Wednesday, 27 May 2020

WA Whirlpool!


So much has been said about the whatsapp group dynamics & non-sense that everyone generally puts up with. We are social animals after all. So we stay in some groups to be 'politically right' - be it family politics or office politics and we stay in some groups inspite of the odd nutcases who spoil the otherwise fun group...
Even if I gave up on being social/political, apparently there are office mandates on being available on WA!
& then ofcourse, there is the torture of the in-law who will only video call & the parent who will only send a ton of non-sensical forwards! As much as I love them both, I wish they hadn't discovered this app!


Im so tired of all these antics... & I don't see a solution to get out of this mess to catch some peace. I gave up on fb because of precisely these stupid games of pretense that were using up my energy & now Im stuck in that same whirlpool!


Finally, when I decide on putting up with all this in some sort of clinical way, Im reminded of exactly why no amount of tolerance will help.


One of my best friends that I met up with last Feb asked me the same question he always does - 'why dont you respond in the group?'. What I wanted to say was 'what I say never matters and anyway you dont have too much tolerance for messages that dont meet your high standards'. What I ended up saying was '. 'I do respond in the group' - with a smile he understood. He said 'Happy birthday doesnt count'! So I tried my diplomacy hat - 'I dont know if what I say matches with the thought process of others'. & he said 'so what?! its a group. You should speak your mind'. So supportive... but I somehow felt an uneasiness I couldnt explain.
Fast forward a few weeks, I started responding more & every time I did, there was a comment from my dear supportive friend.
And so last week there was this thread, that I picked up keeping in mind his 'advice' - & lo & behold, he passes his opinion on my comment yet again. By opinion - its a subtle suggestion on how my comment is inaccurate in some sense. I wanted to respond 'Im so sorry my opinion did not match yours' but the whatsapp diplomacy kicked in as I responded with a simple 'you are right'. I foresaw my overthinking self if I did not allow for the diplomatic answer and chose peace over that. However, I made a note yet again to myself & I did vow - AGAIN, never to be fooled by 'advice'!


Meanwhile, I have disabled all notifications on groups as I try and bargain on some peace. Mom & I crib about the insanity of it all - For once old & older agree we think :) Enough fodder for Midnight conversations with Mom. 'yeah right! Nostradamus said so!'

Monday, 25 May 2020

In or Out?!


The more greys on my head, the more grey I see in my attributes. All that idea of black & white is fading...


So am I a home bird or a vagbond?! I thought I wanted to break free & roam to my heart's content... but whenever I broke free I wondered if I wanted to stay at home & just be... and when lockdown finally enabled just that, turns out I'm longing to go out.

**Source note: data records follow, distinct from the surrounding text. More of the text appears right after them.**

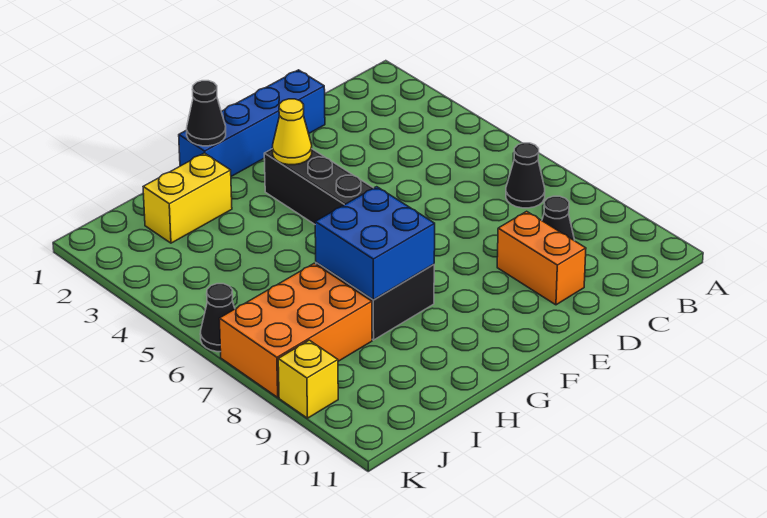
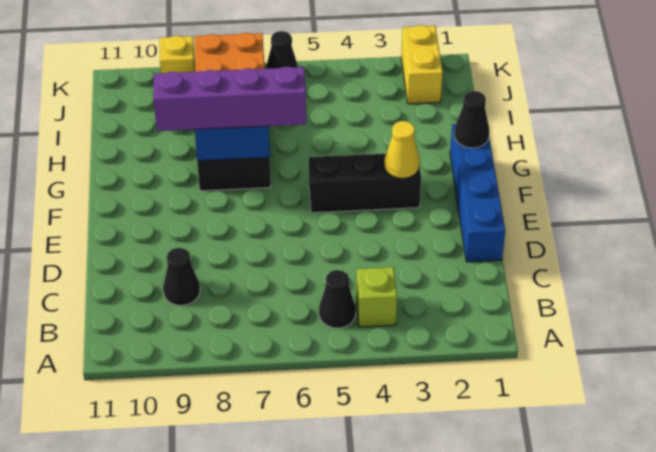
none -> lime 1x1 brick [356,267,397,327]
black 1x1 cone [506,143,545,208] -> black 1x1 cone moved to [319,270,356,328]
orange 1x2 brick [497,211,586,305] -> none
none -> purple 1x4 brick [153,67,306,131]
yellow 1x2 brick [143,153,232,243] -> yellow 1x2 brick moved to [401,25,443,104]

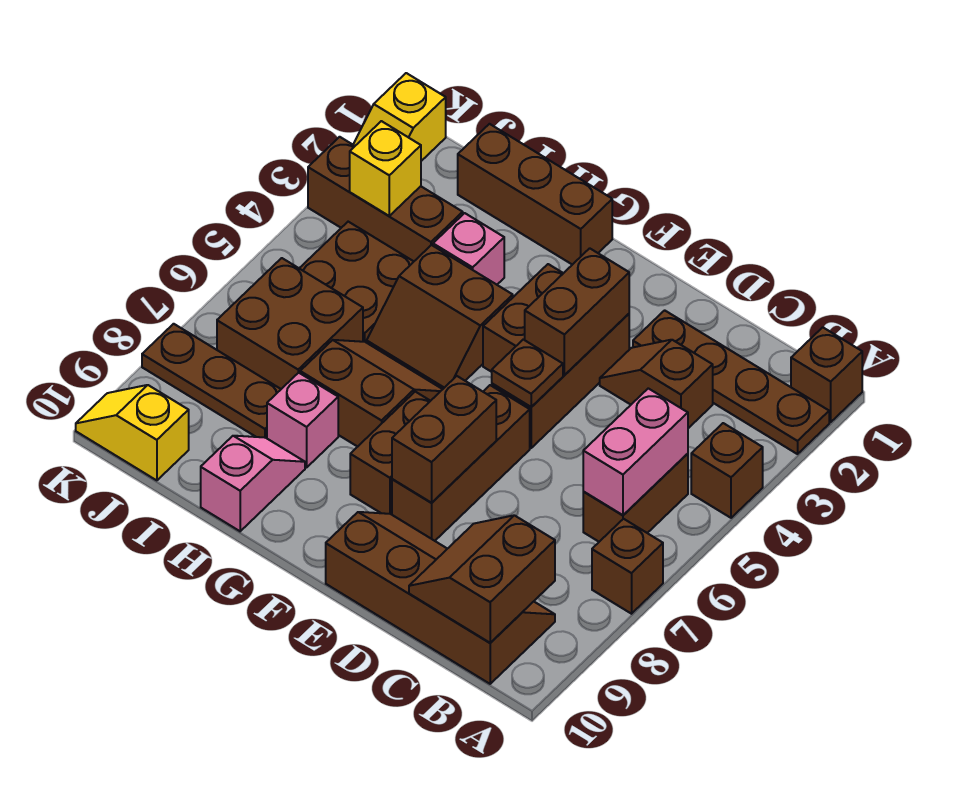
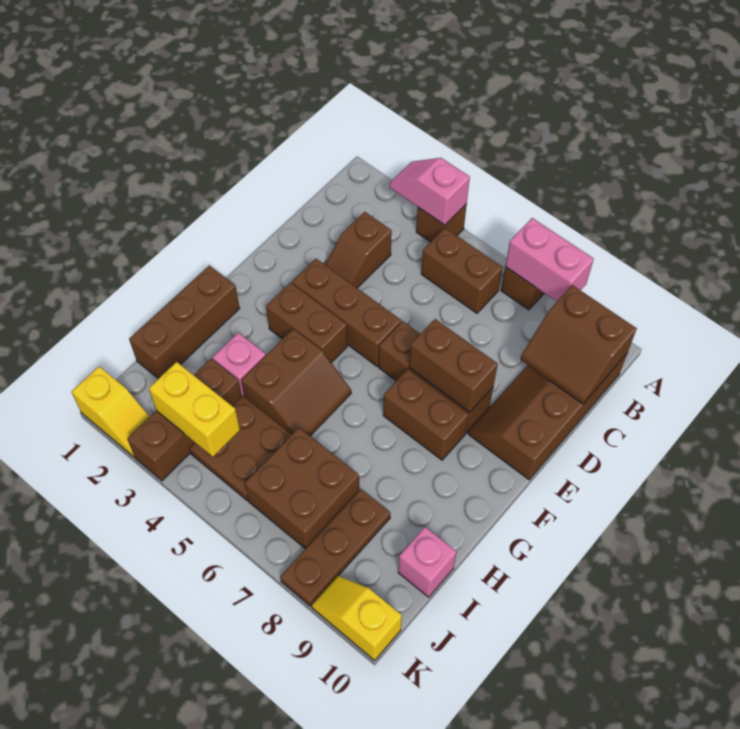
brown 1x1 brick [791,327,862,422] -> none
brown 1x4 plate [633,310,829,454] -> none
pink 1x2 brick [583,388,688,515] -> pink 1x2 brick moved to [505,218,594,301]
brown 1x2 brick [525,248,629,375] -> none
brown 1x1 plate [492,340,563,407] -> none
brown 2x2 slope [300,340,443,447] -> none
pink 1x1 brick [267,373,338,467] -> pink 1x1 brick moved to [398,527,457,597]
pink 1x2 slope [201,436,305,531] -> pink 1x2 slope moved to [390,158,470,225]
yellow 1x1 brick [350,121,421,216] -> yellow 1x2 brick [149,362,240,457]
yellow 1x2 slope [76,385,189,480] -> yellow 1x2 slope turned to [312,576,402,661]

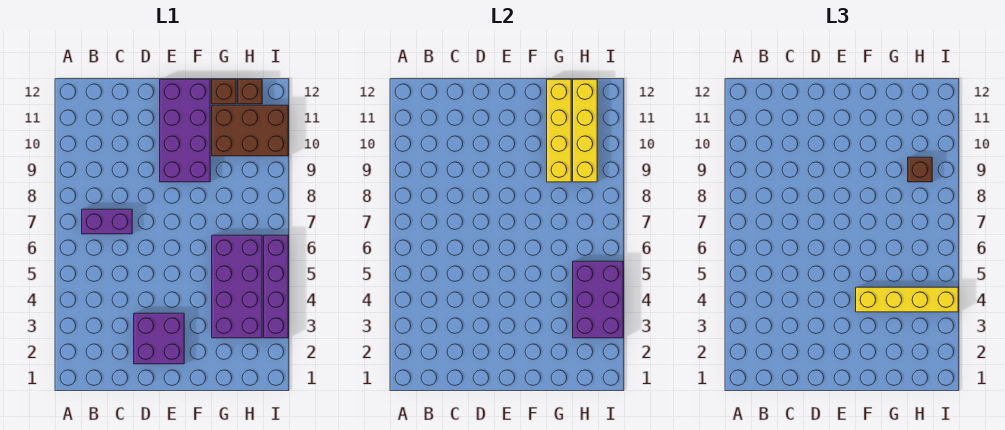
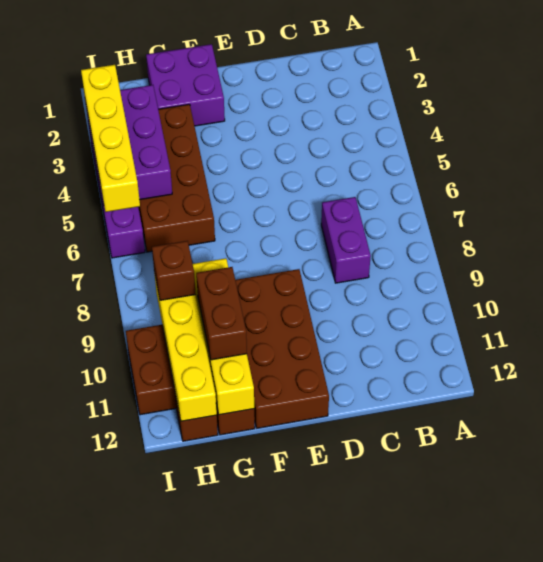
purple 1x2 brick [82,209,132,234] -> purple 1x2 brick turned to [321,197,371,283]
purple 2x2 brick [134,313,184,364] -> purple 2x2 brick moved to [146,44,225,126]
purple 2x4 brick [160,79,210,182] -> brown 2x4 brick [235,269,329,428]
yellow 1x4 brick [856,287,958,312] -> yellow 1x4 brick turned to [81,65,140,212]
purple 2x4 brick [212,235,262,338] -> brown 2x4 brick [138,104,215,252]
none -> brown 1x2 brick [196,267,247,360]

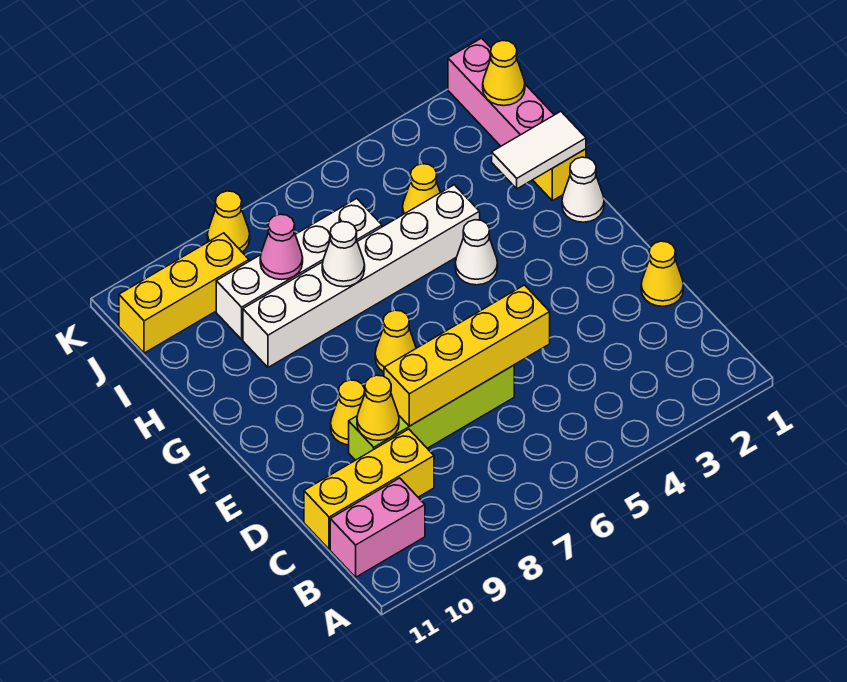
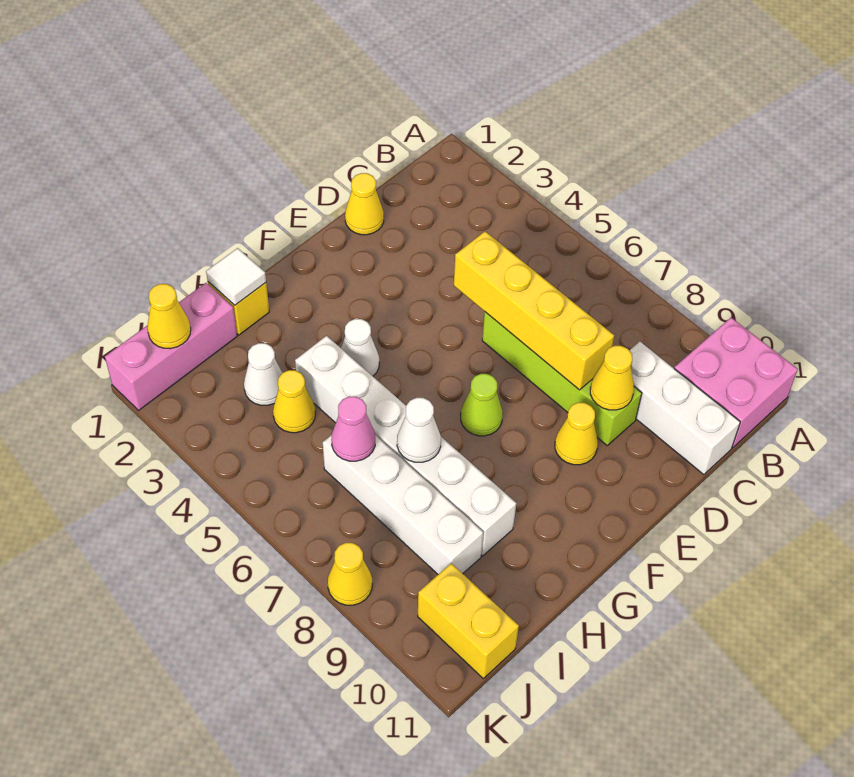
pink 1x2 brick [330,478,425,577] -> pink 2x2 brick [674,318,798,448]
yellow 1x3 brick [304,429,434,549] -> white 1x3 brick [629,342,740,475]
yellow 1x1 cone [375,310,416,372] -> lime 1x1 cone [461,374,503,436]
white 1x1 cone [562,157,604,222] -> white 1x1 cone moved to [244,343,282,405]
white 1x2 tile [492,111,586,189] -> white 1x1 tile [206,248,266,305]
pink 1x1 cone [260,214,303,280] -> pink 1x1 cone moved to [331,396,375,461]
yellow 1x3 brick [119,233,249,353] -> yellow 1x2 brick [418,564,519,678]

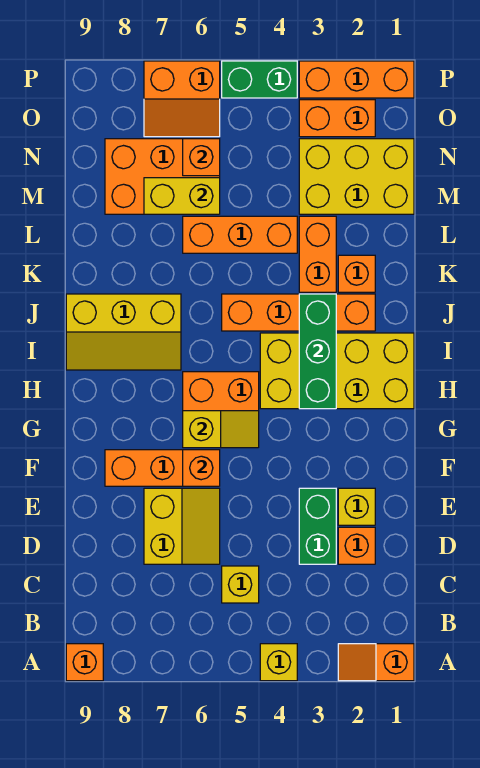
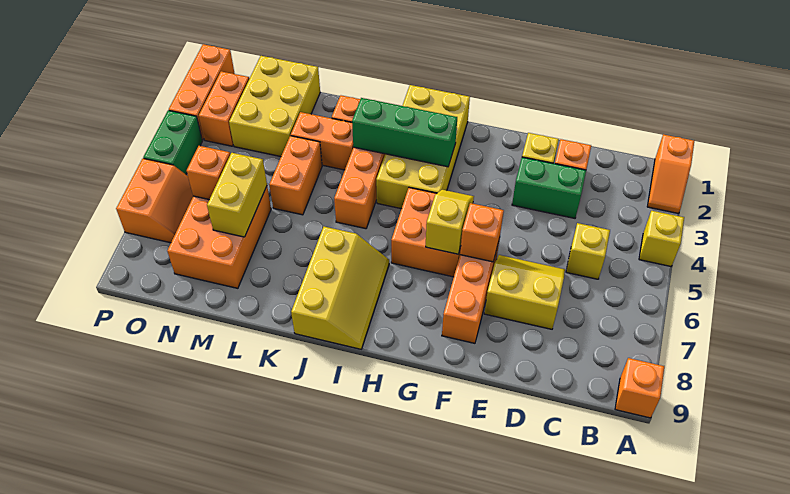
orange 1x3 brick [183,216,297,253] -> orange 1x2 brick [269,136,322,215]

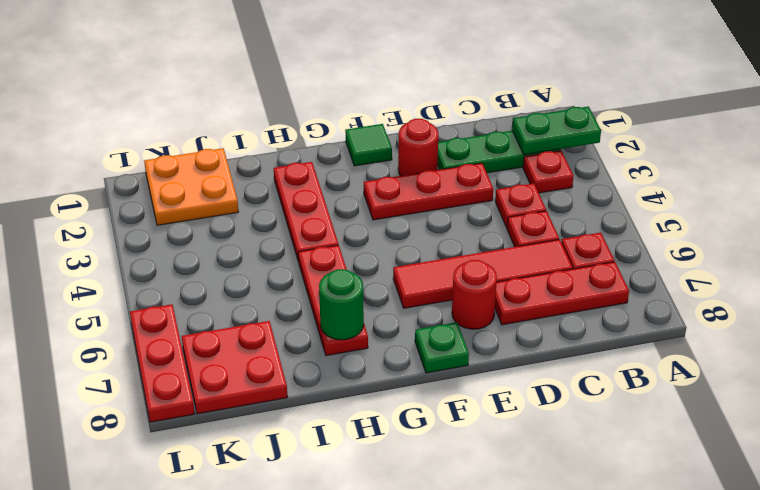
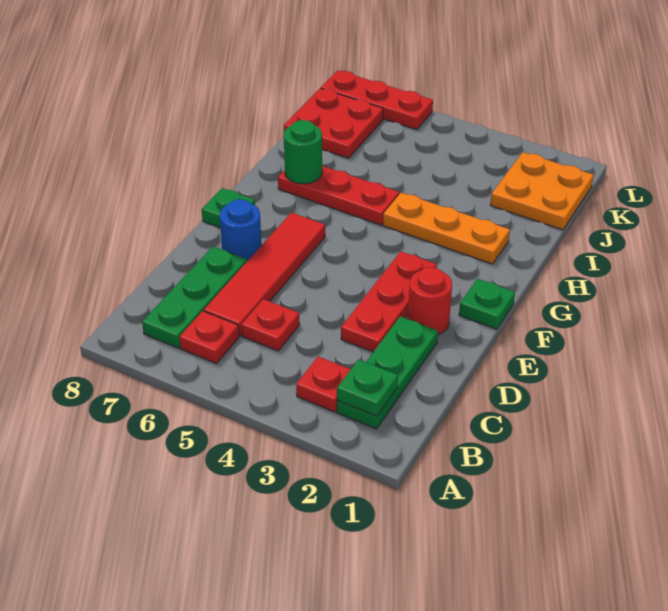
green 1x2 plate [512,107,601,155] -> green 1x1 plate [337,359,398,416]
red 1x3 plate [495,262,629,325] -> green 1x3 plate [142,247,247,348]
red 1x1 plate [495,183,546,228] -> none
red 1x1 round brick [452,260,497,329] -> blue 1x1 round brick [220,199,262,261]
green 1x1 tile [345,124,392,166] -> green 1x1 plate [459,279,515,329]
red 1x3 plate [274,162,338,262] -> orange 1x3 plate [383,193,510,264]

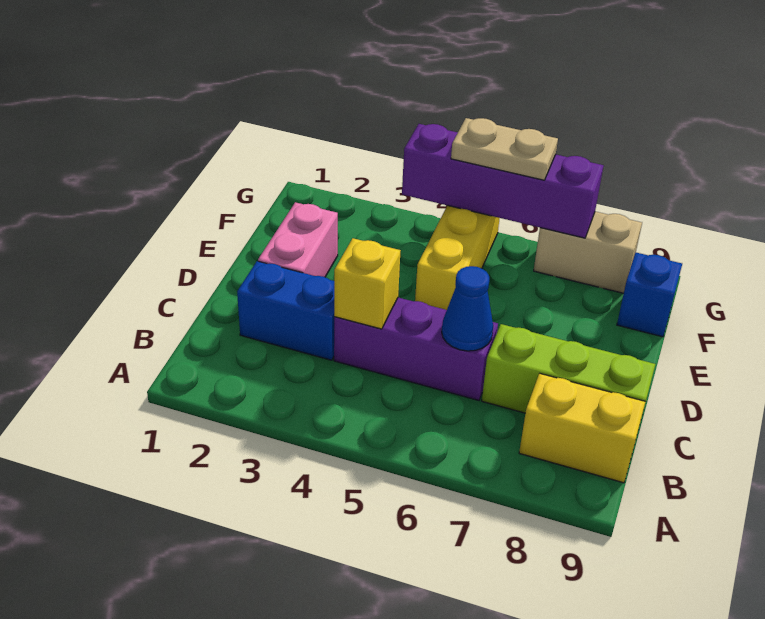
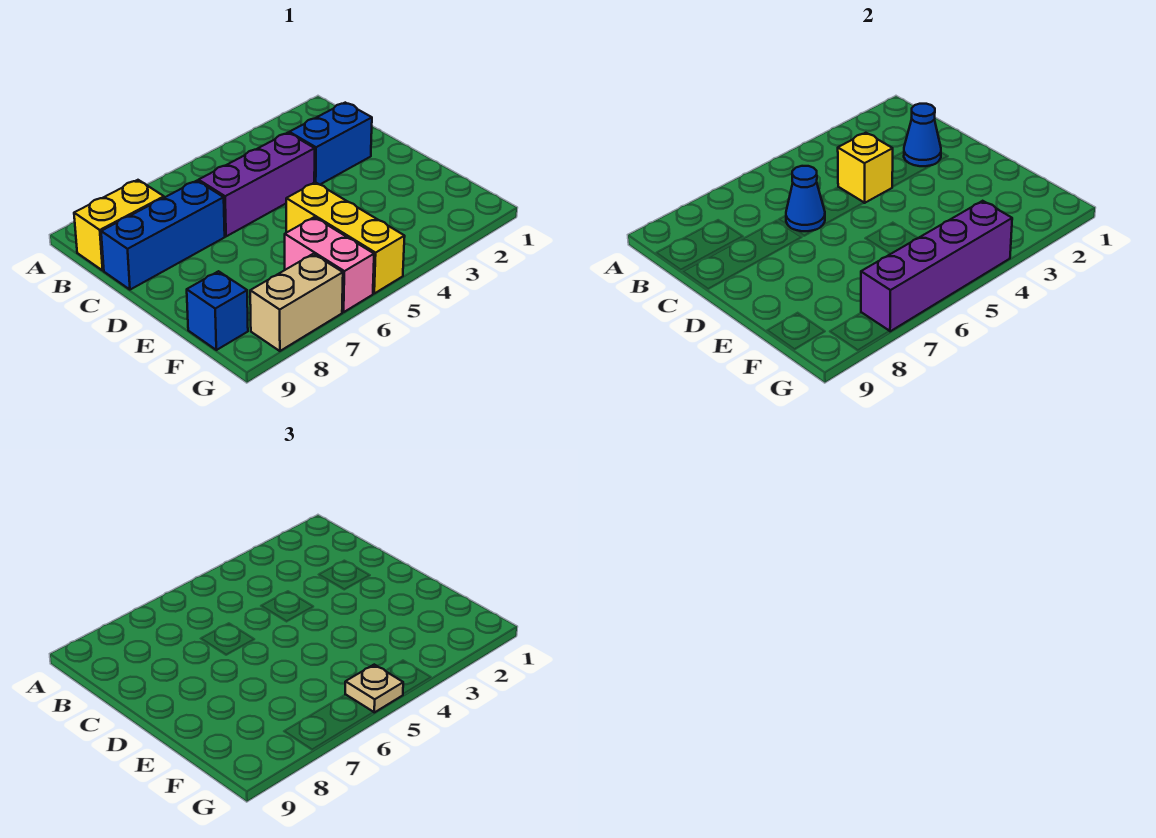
none -> blue 1x1 cone [904,104,941,166]
lime 1x3 brick [482,324,655,418] -> blue 1x3 brick [101,181,225,290]
pink 1x2 brick [258,202,338,277] -> pink 1x2 brick moved to [285,217,374,312]
tan 1x2 plate [451,118,558,180] -> tan 1x1 plate [345,665,403,712]

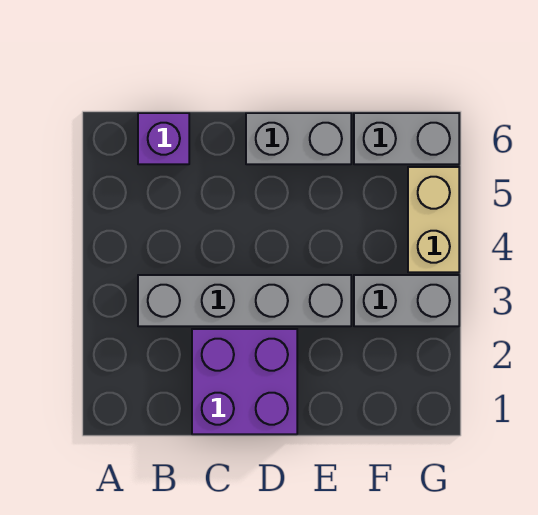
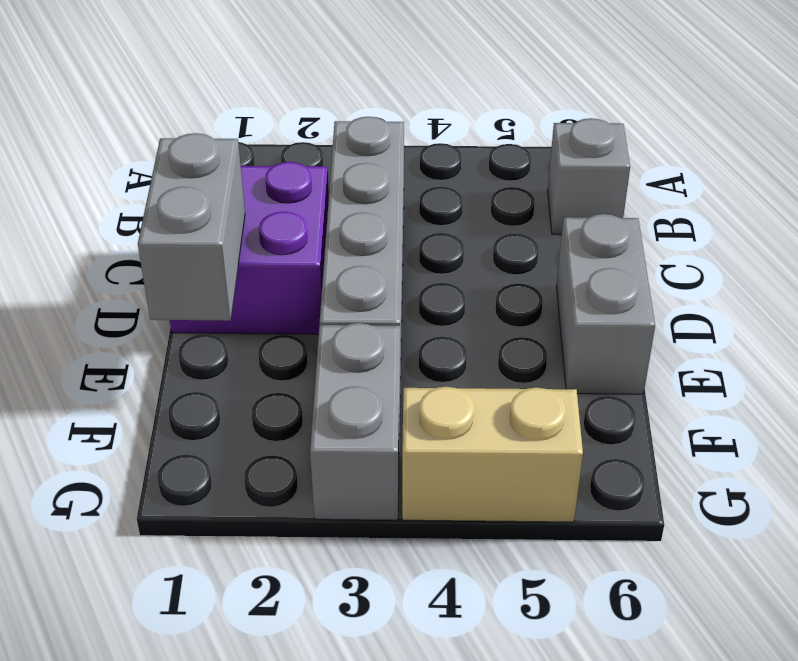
purple 1x1 brick [138,113,189,164] -> grey 1x1 brick [548,118,630,235]
grey 1x2 brick [354,113,459,164] -> grey 1x2 brick moved to [138,133,245,321]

Today - after ages of immobility, I finally had to step out of home. I almost couldnt remember what it felt like to go 'OUT'! Moment of truth - was whether i would fit into my jeans!! That was the first hurrah. Atleast it fit.. irrespective of how! There was this meme that read 'my shoes must think I've died'. Well I guess so does my lipstick. It felt like heaven to see some color on my face. Got into the car & the husband rained down on my short-lived lipstick party - hands me the newly mandated travel companion - the mask! I guess I'll just have to acquire a new life-skill aka art of using eye-liner/maskara!


As we headed out, I couldnt believe what a relief it was to hit the road. I was ecstatic & the husband said 'so little to make you happy! Why did you have to wait for me to do this??'


Life's little pleasures can never be over-exaggerated - ever! If anything, thats what lockdown teaches us.